ECLI:NL:RBMNE:2025:3319
Rechtbank Midden-Nederland
- Eerste aanleg - enkelvoudig
- Rechtspraak.nl
Afwijzing aanvraag bijzondere bijstand voor bed en inductieplaat
In deze uitspraak van de Rechtbank Midden-Nederland, gedaan op 26 juni 2025, wordt de afwijzing van een aanvraag voor bijzondere bijstand voor de kosten van een bed en inductiekookplaat behandeld. Eiser, die sinds 7 mei 2021 algemene bijstand ontvangt, heeft op 3 december 2023 een aanvraag ingediend voor bijzondere bijstand op grond van de Participatiewet (Pw). Het college van burgemeester en wethouders van de gemeente Noordoostpolder heeft deze aanvraag op 22 januari 2024 afgewezen, en na bezwaar is deze afwijzing op 25 juli 2024 bevestigd.
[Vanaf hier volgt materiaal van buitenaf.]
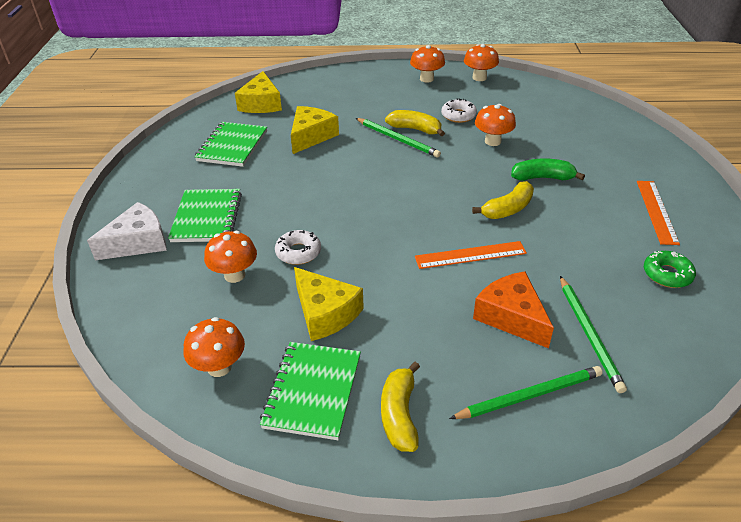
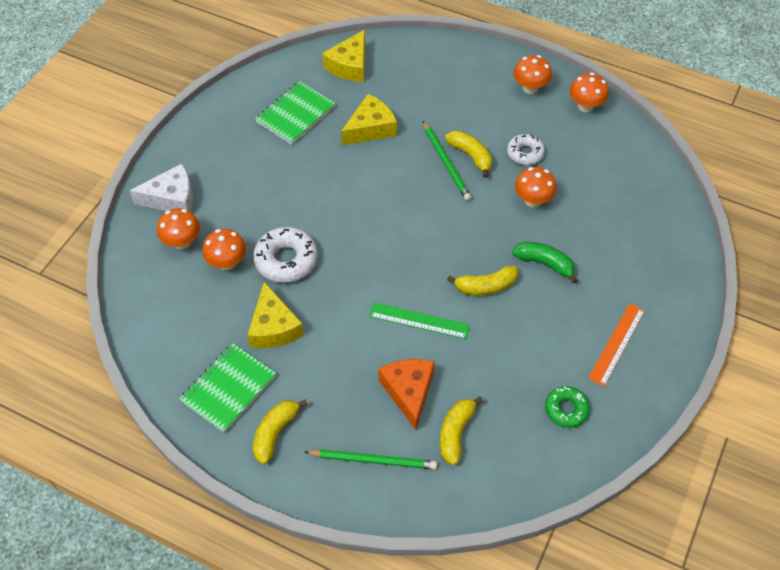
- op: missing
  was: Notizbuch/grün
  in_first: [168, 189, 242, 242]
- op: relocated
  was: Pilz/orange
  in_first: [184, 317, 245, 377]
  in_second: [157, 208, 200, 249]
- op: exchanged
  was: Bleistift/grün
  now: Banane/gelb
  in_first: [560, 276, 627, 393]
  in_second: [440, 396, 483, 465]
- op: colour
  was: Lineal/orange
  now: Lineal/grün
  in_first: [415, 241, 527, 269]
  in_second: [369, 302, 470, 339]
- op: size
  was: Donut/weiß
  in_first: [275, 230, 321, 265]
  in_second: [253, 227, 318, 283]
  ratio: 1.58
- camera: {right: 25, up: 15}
Eiser is het niet eens met deze afwijzing en heeft beroep ingesteld.
De rechtbank oordeelt dat de afwijzing van de aanvraag terecht is. De kosten voor een bed worden beschouwd als incidentele algemene noodzakelijke bestaanskosten die uit de bijstandsnorm moeten worden betaald. Eiser heeft niet aangetoond dat er sprake is van bijzondere omstandigheden die een uitzondering rechtvaardigen. De rechtbank stelt vast dat de kosten voor het bed noodzakelijk zijn, maar dat deze niet voortvloeien uit bijzondere omstandigheden. Eiser heeft geen medische noodzaak kunnen aantonen voor de kosten van een goed bed, ondanks zijn rugklachten. De rechtbank concludeert dat het college de aanvraag terecht heeft afgewezen en verklaart het beroep ongegrond. Eiser krijgt geen gelijk en ontvangt geen vergoeding voor proceskosten.